**What you will do:** From the first line of the data below through the line bearing "Ο Ζότα, γνωστός", reproduce each line exactly; do not include pictures.

**Data for analysis:**

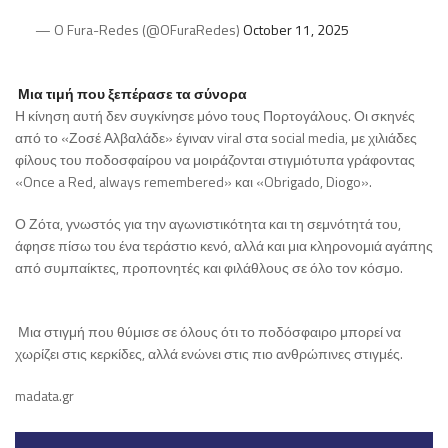
— O Fura-Redes (@OFuraRedes)
October 11, 2025
Μια τιμή που ξεπέρασε τα σύνορα
Η κίνηση αυτή δεν συγκίνησε μόνο τους Πορτογάλους. Οι σκηνές
από το «Ζοσέ Αλβαλάδε» έγιναν viral στα social media, με χιλιάδες
φίλους του ποδοσφαίρου να μοιράζονται στιγμιότυπα γράφοντας
«Once a Red, always remembered» και «Obrigado, Diogo».
Ο Ζότα, γνωστός για την αγωνιστικότητα και τη σεμνότητά του,
άφησε πίσω του ένα τεράστιο κενό, αλλά και μια κληρονομιά αγάπης
από συμπαίκτες, προπονητές και φιλάθλους σε όλο τον κόσμο.
Μια στιγμή που θύμισε σε όλους ότι το ποδόσφαιρο μπορεί να
χωρίζει στις κερκίδες, αλλά ενώνει στις πιο ανθρώπινες στιγμές.
madata.gr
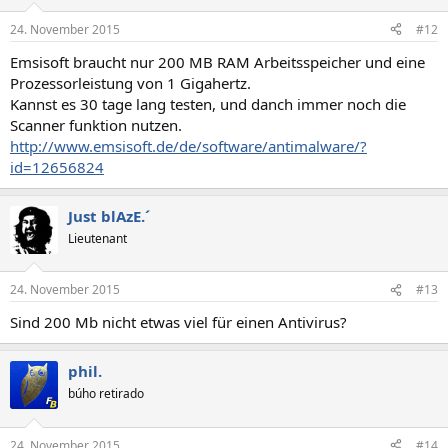
24. November 2015
#12
Emsisoft braucht nur 200 MB RAM Arbeitsspeicher und eine
Prozessorleistung von 1 Gigahertz.
Kannst es 30 tage lang testen, und danch immer noch die
Scanner funktion nutzen.
http://www.emsisoft.de/de/software/antimalware/?
id=12656824
Just blAzE.´
Lieutenant
24. November 2015
#13
Sind 200 Mb nicht etwas viel für einen Antivirus?
phil.
búho retirado
24. November 2015
#14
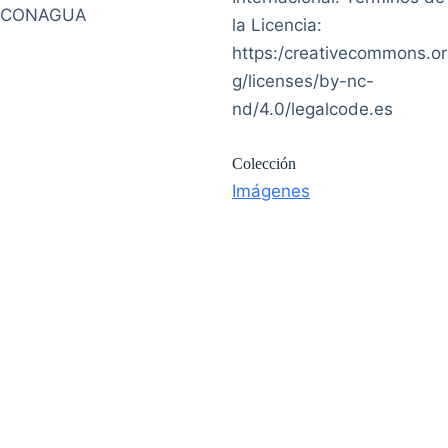
CONAGUA
la Licencia:
https:/creativecommons.or
g/licenses/by-nc-
nd/4.0/legalcode.es
Colección
Imágenes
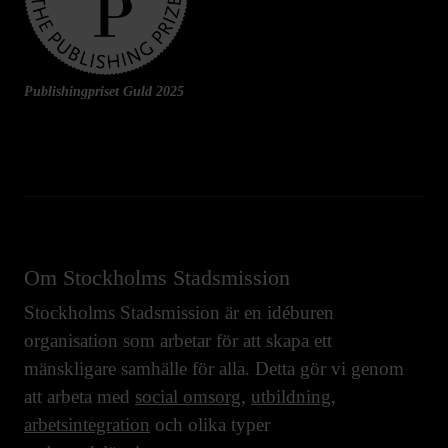
Publishingpriset Guld 2025
Om Stockholms Stadsmission
Stockholms Stadsmission är en idéburen
organisation som arbetar för att skapa ett
mänskligare samhälle för alla. Detta gör vi genom
att arbeta med
social omsorg
,
utbildning
,
arbetsintegration
och olika typer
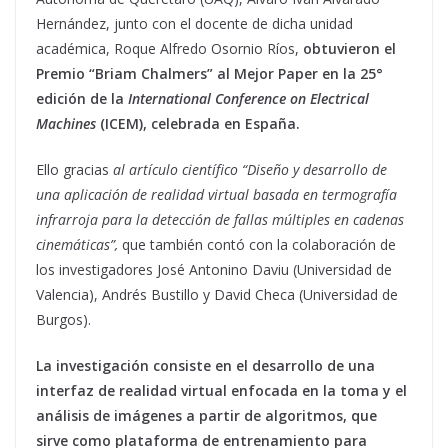
Hernández, junto con el docente de dicha unidad
académica, Roque Alfredo Osornio Ríos,
obtuvieron el
Premio “Briam Chalmers” al Mejor Paper en la 25°
edición de la
International Conference on Electrical
Machines
(ICEM), celebrada en España.
Ello gracias
al artículo científico “Diseño y desarrollo de
una aplicación de realidad virtual basada en termografía
infrarroja para la detección de fallas múltiples en cadenas
cinemáticas”,
que también contó con la colaboración de
los investigadores José Antonino Daviu (Universidad de
Valencia), Andrés Bustillo y David Checa (Universidad de
Burgos).
La investigación consiste en el desarrollo de una
interfaz de realidad virtual enfocada en la toma y el
análisis de imágenes a partir de algoritmos, que
sirve como plataforma de entrenamiento para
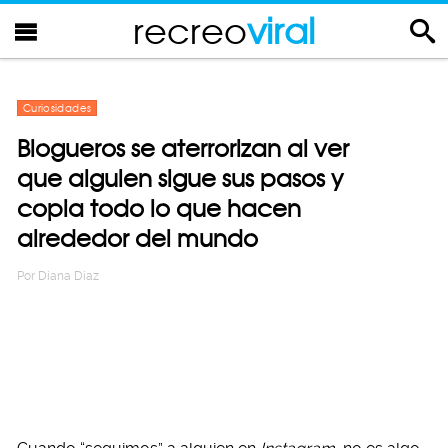
recreo
viral
Curiosidades
Blogueros se aterrorizan al ver
que alguien sigue sus pasos y
copia todo lo que hacen
alrededor del mundo
Por
Diana Diaz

**Response to the task:**
— O Fura-Redes (@OFuraRedes)
October 11, 2025
Μια τιμή που ξεπέρασε τα σύνορα
Η κίνηση αυτή δεν συγκίνησε μόνο τους Πορτογάλους. Οι σκηνές
από το «Ζοσέ Αλβαλάδε» έγιναν viral στα social media, με χιλιάδες
φίλους του ποδοσφαίρου να μοιράζονται στιγμιότυπα γράφοντας
«Once a Red, always remembered» και «Obrigado, Diogo».
Ο Ζότα, γνωστός για την αγωνιστικότητα και τη σεμνότητά του,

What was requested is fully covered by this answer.